La Cámara pidió que se indague si Kicillof y Moreno cometieron el delito de “coacción”.
Los jueces Eduardo Farah y Eduardo Freiler votaron para que se investigue a los funcionarios, mientras que Jorge Luis Ballestero consideró que no había motivos para hacerlo y votó en minoría.
El ex secretario de Comercio Interior, Moreno, irrumpió hace casi un año en el edificio de Clarín, con el entonces viceministro de Economía, Kicillof, a quien le dijo: “¡Mirá todo lo que vamos a tener!”.
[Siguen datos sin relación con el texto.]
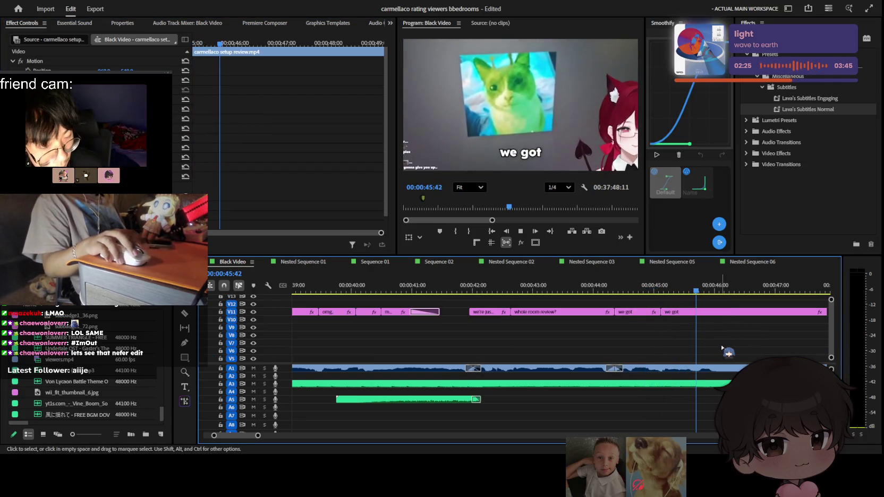
pyautogui.press('space')
pyautogui.scroll(-2, 727, 351)
pyautogui.press('c')
pyautogui.click(733, 359)
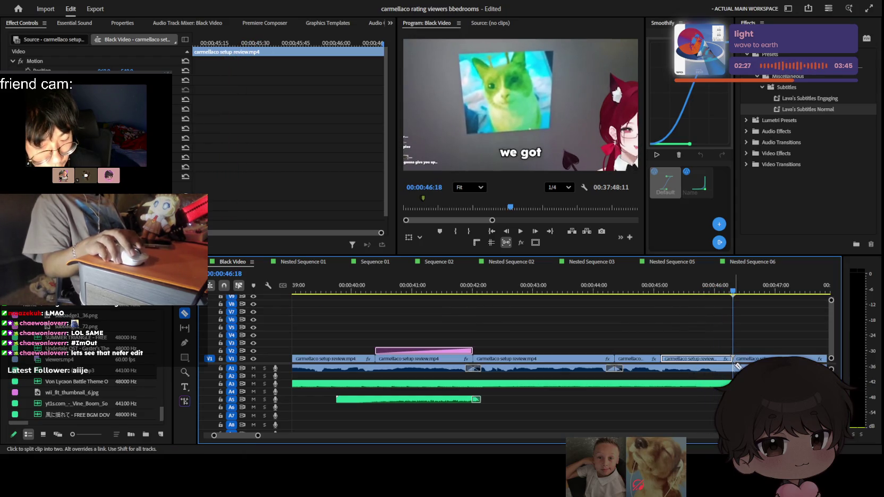
# Delete the short piece of footage between the two cuts
pyautogui.scroll(2, 741, 340)
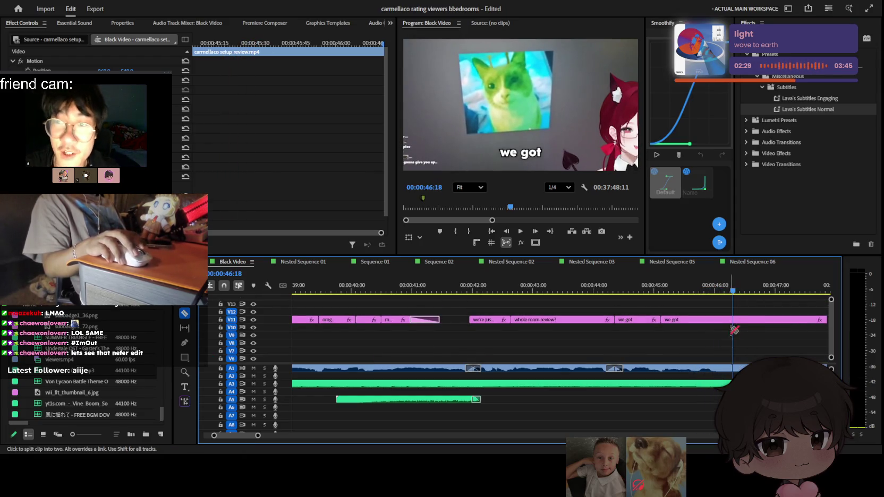
pyautogui.scroll(-2, 731, 348)
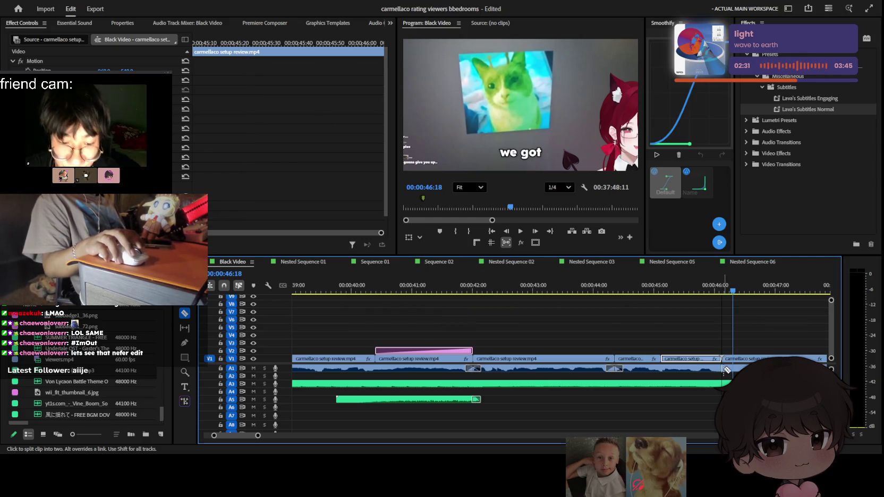
pyautogui.scroll(2, 727, 371)
pyautogui.scroll(2, 728, 366)
pyautogui.scroll(-3, 732, 357)
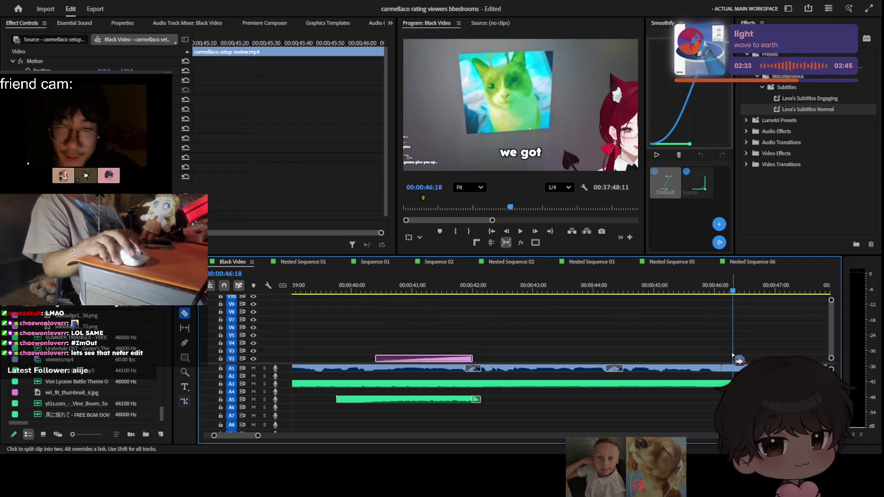
pyautogui.scroll(2, 739, 359)
pyautogui.hscroll(3, 664, 354)
pyautogui.scroll(-3, 595, 361)
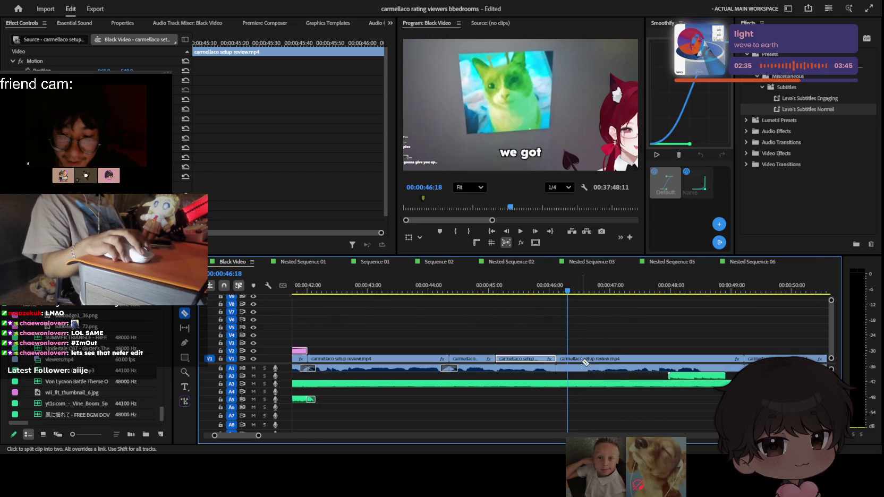
pyautogui.scroll(2, 584, 366)
pyautogui.scroll(2, 579, 346)
pyautogui.press('v')
pyautogui.click(572, 320)
pyautogui.press('Delete')
# Ripple delete the leftover gap and zoom out to check the edit
pyautogui.scroll(-2, 575, 340)
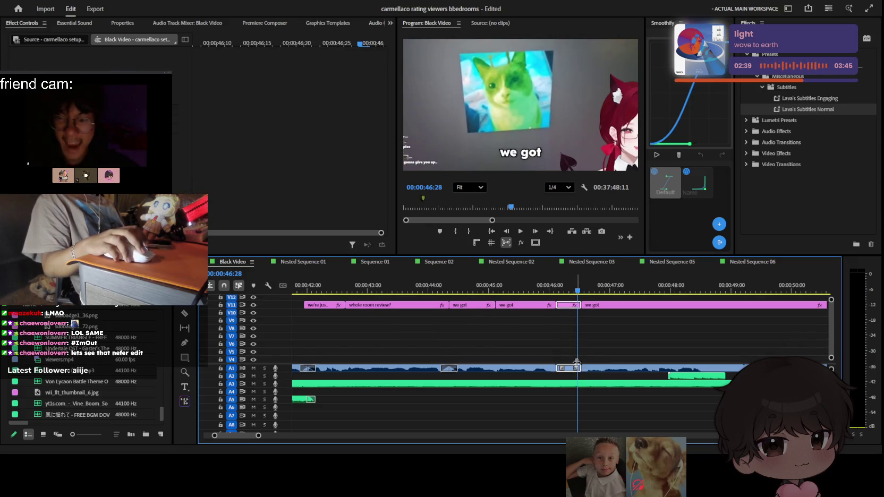
pyautogui.scroll(-1, 567, 366)
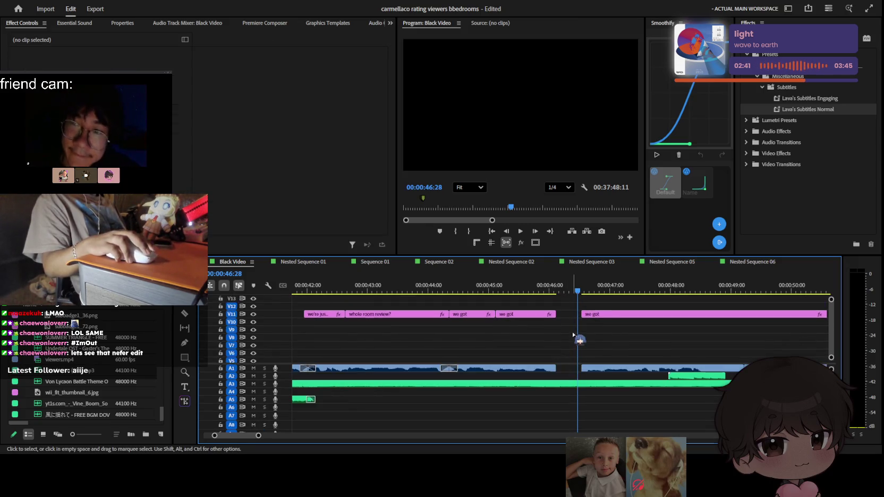
pyautogui.scroll(-2, 567, 361)
pyautogui.press('Delete')
pyautogui.press('minus')
pyautogui.click(552, 285)
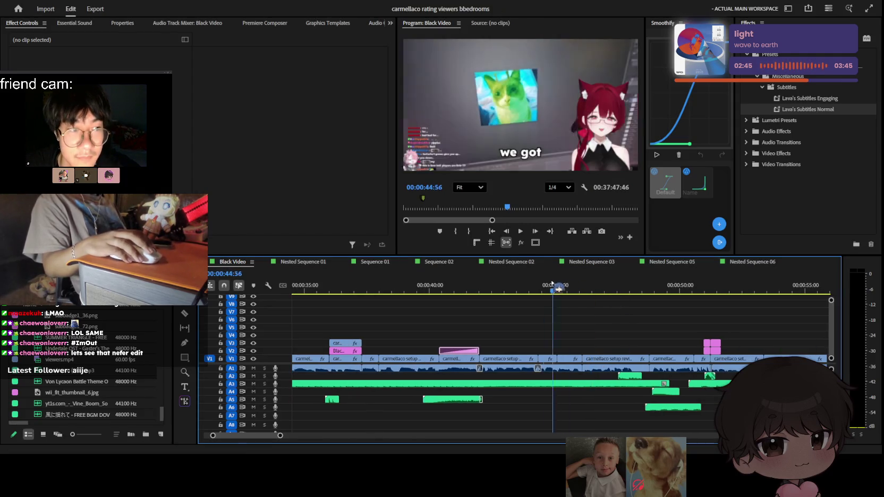
# Play the edit from 45:26 to 48:30 and reset the setup review clip's position and scale
pyautogui.press('space')
pyautogui.keyDown('alt'); pyautogui.scroll(2, 603, 362); pyautogui.keyUp('alt')
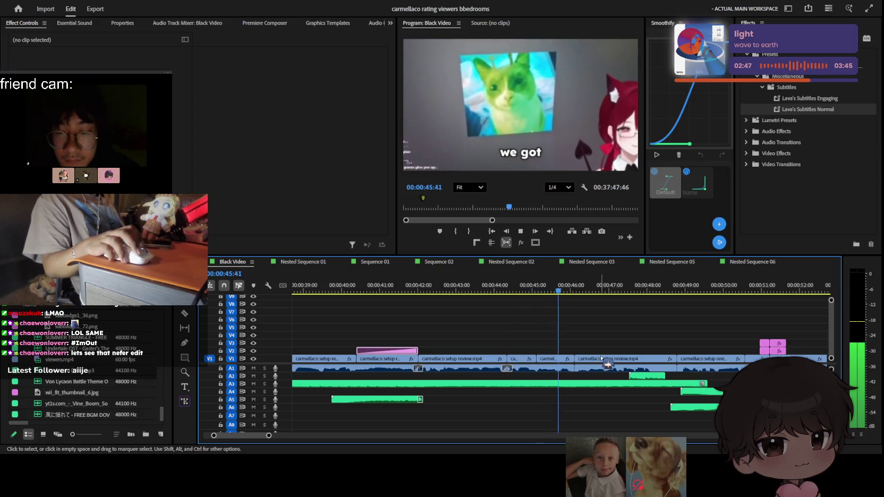
pyautogui.scroll(3, 603, 361)
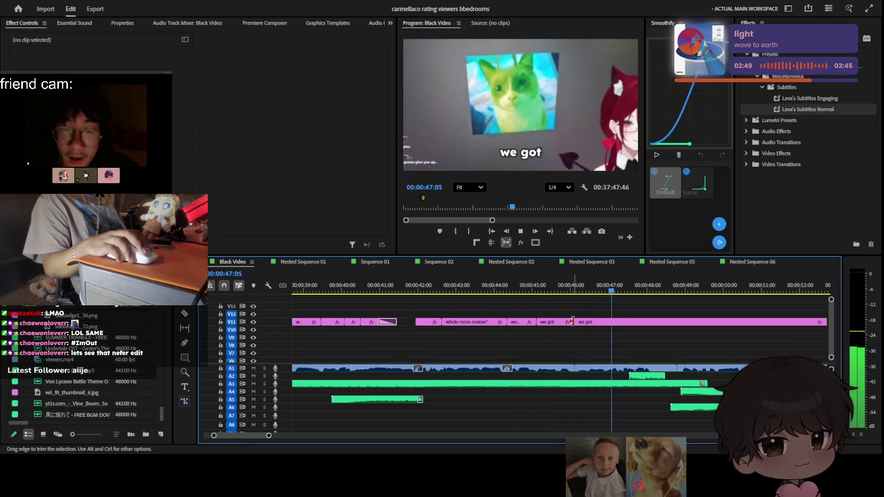
pyautogui.click(550, 288)
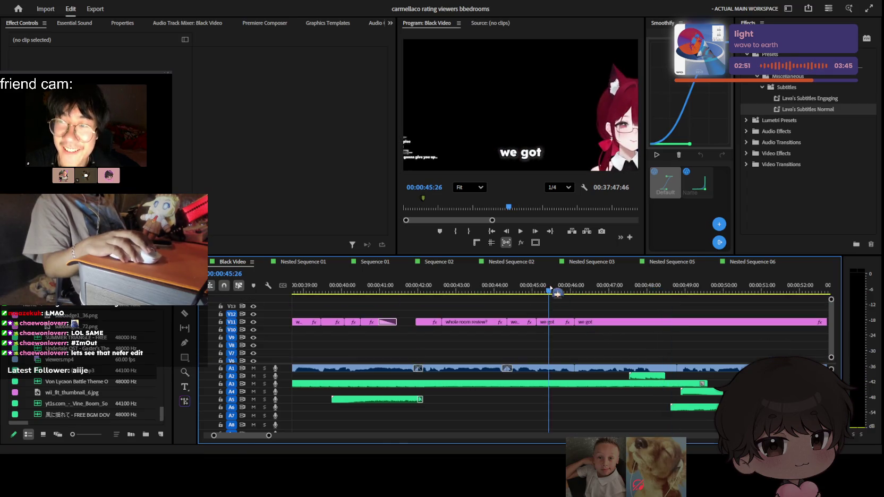
pyautogui.press('space')
pyautogui.scroll(-3, 622, 348)
pyautogui.keyDown('alt'); pyautogui.scroll(-2, 621, 348); pyautogui.keyUp('alt')
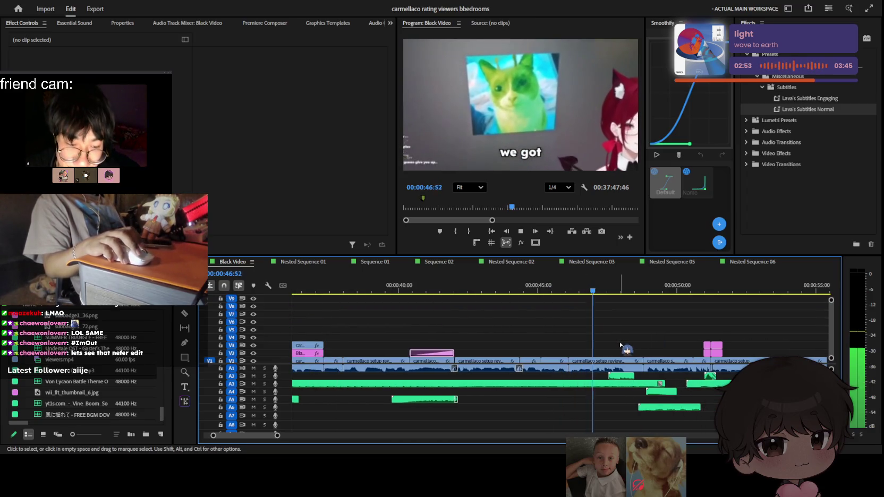
pyautogui.press('space')
pyautogui.scroll(-1, 603, 352)
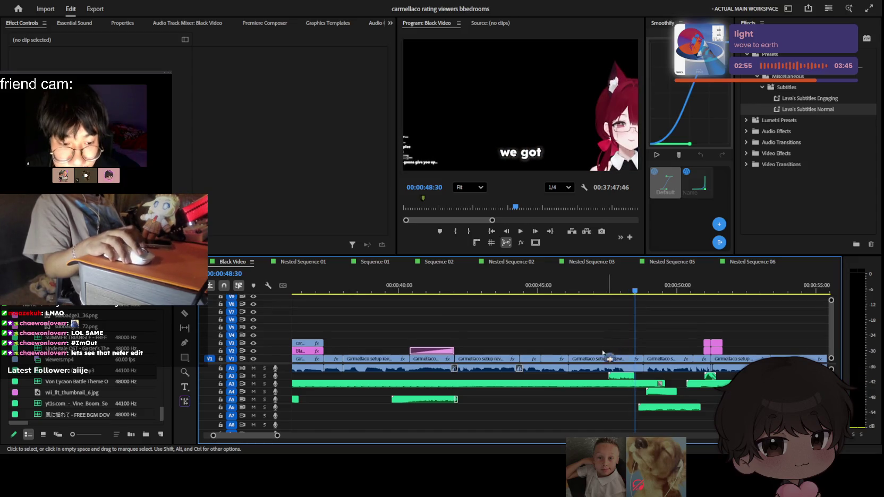
pyautogui.click(609, 359)
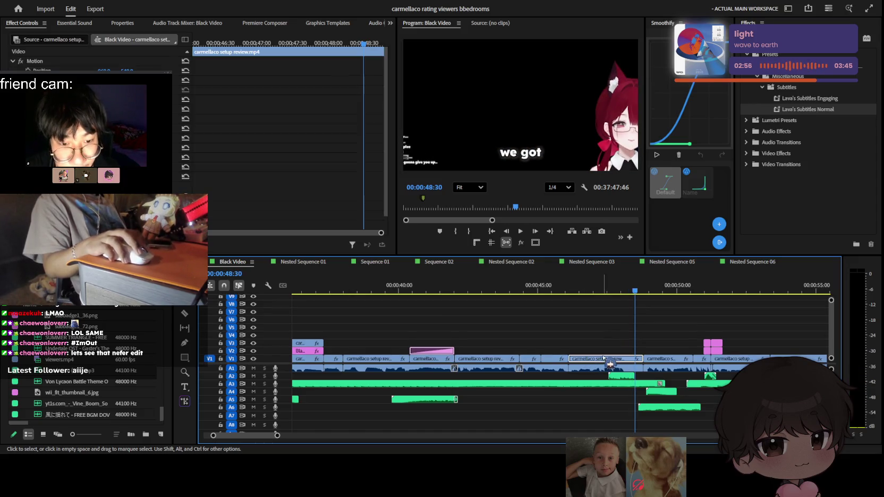
pyautogui.click(185, 80)
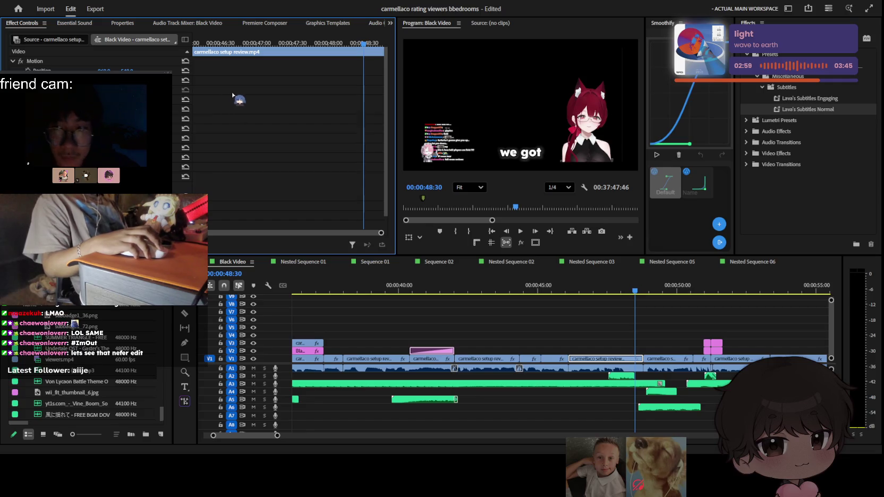
# Scrub through about 44 s, 36 s, 1:05 and 28 s, then play the edit from 20 s
pyautogui.click(611, 287)
pyautogui.scroll(-3, 601, 336)
pyautogui.press('space')
pyautogui.press('j')
pyautogui.press('j')
pyautogui.press('j')
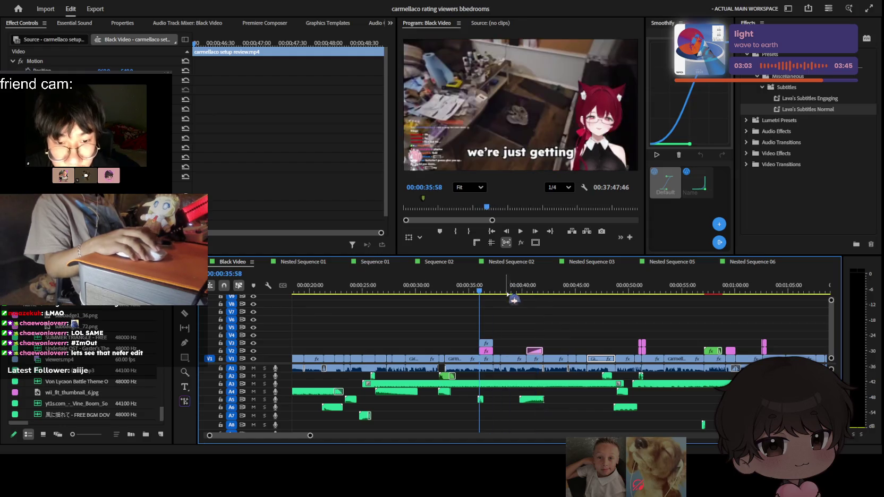
pyautogui.scroll(2, 573, 349)
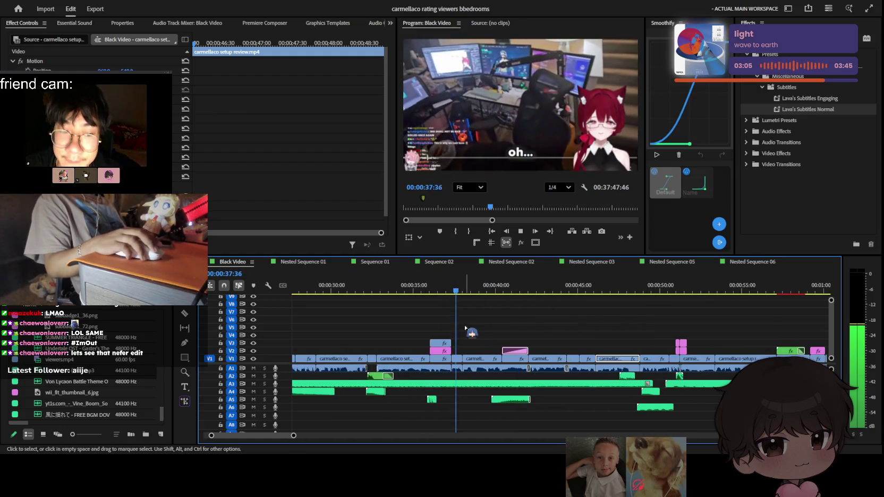
pyautogui.scroll(1, 531, 350)
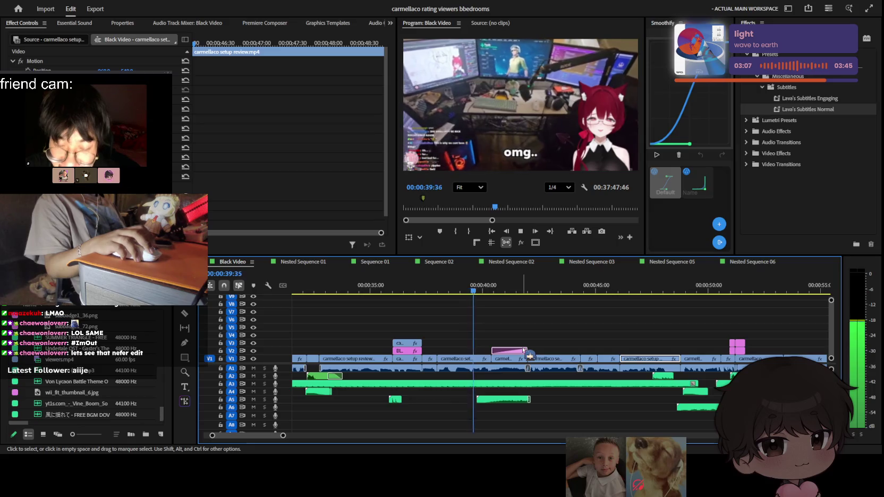
pyautogui.scroll(2, 531, 133)
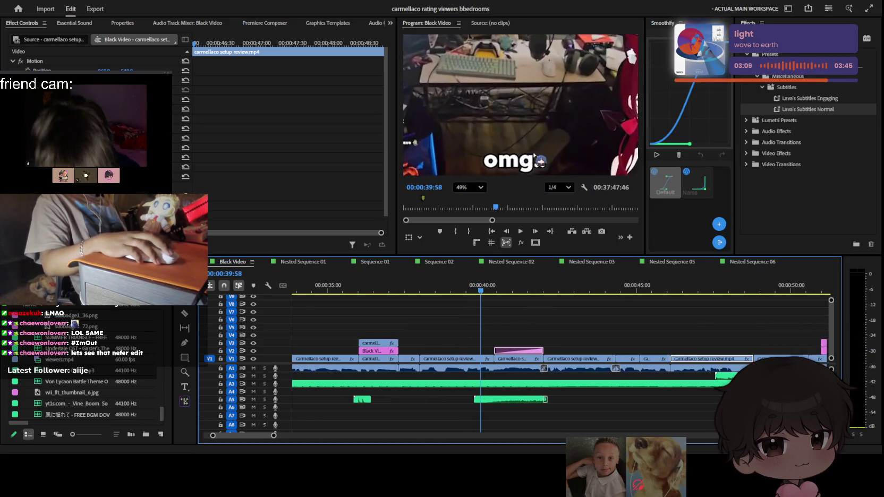
pyautogui.click(562, 207)
pyautogui.scroll(-2, 531, 133)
Los acompañaban el titular de la Sindicatura General de la Nación, Reposo, y de la Comisión Nacional de Valores, Vanoli, en nombre del Estado, que posee a través de la ANSES un 9% de sus acciones, como consecuencia de la nacionalización de las AFJP.
Durante toda la reunión los funcionarios atacaron verbalmente a los accionistas y directivos del Grupo Clarín, además de lanzar las mismas calumnias e injurias que el kirchnerismo viene repitiendo en los últimos seis años y que fueron desestimadas por la Justicia. Al mismo tiempo, procuraron boicotear el normal desarrollo de la Asamblea e impedir el tratamiento de cada uno de sus puntos.
En ese entonces, Moreno encabezó una nutrida delegación, que incluía a personas que no estaban autorizadas a participar de la Asamblea, como su esposa, Marta Cascales, y un grupo de periodistas alineados con el Gobierno.
Moreno sostuvo que el Grupo Clarín había bajado sus ganancias de 2012. “Ustedes están para ganar plata, el ordenador básico de un hombre de negocios es ganar plata”, repitió. Por eso, les pidió a los ejecutivos de Clarín: “Váyanse de la conducción de la compañía”.
Moreno acusó a los accionistas del Grupo Clarín por delitos de lesa humanidad y repitió varias veces que la compañía no se allanaba a la ley. Estas acusaciones fueron desmentidas terminantemente por el vicepresidente de la Asamblea, Jorge Rendo.
“Tengan en cuenta que como accionistas minoritarios tenemos una nueva Ley de Mercado de Capitales. Cuando voten tengan mucho cuidado”, decía Moreno, en una amenaza de usar esa normativa que aprobó el kirchnerismo para intervenir sin actuación judicial las empresas privadas. Reposo adhería a “todo lo que dijo Moreno”. Y acusaba a Clarín: “Yo los conozco de Papel Prensa. ¡Ustedes atentan contra las instituciones!”.
A partir del reciente fallo de la Cámara Federal, ahora será el juez Canicoba Corral quien investigará si los funcionarios cometieron los delitos de coacción agravada e intimidación, según la denuncia que presentó el Grupo Clarín.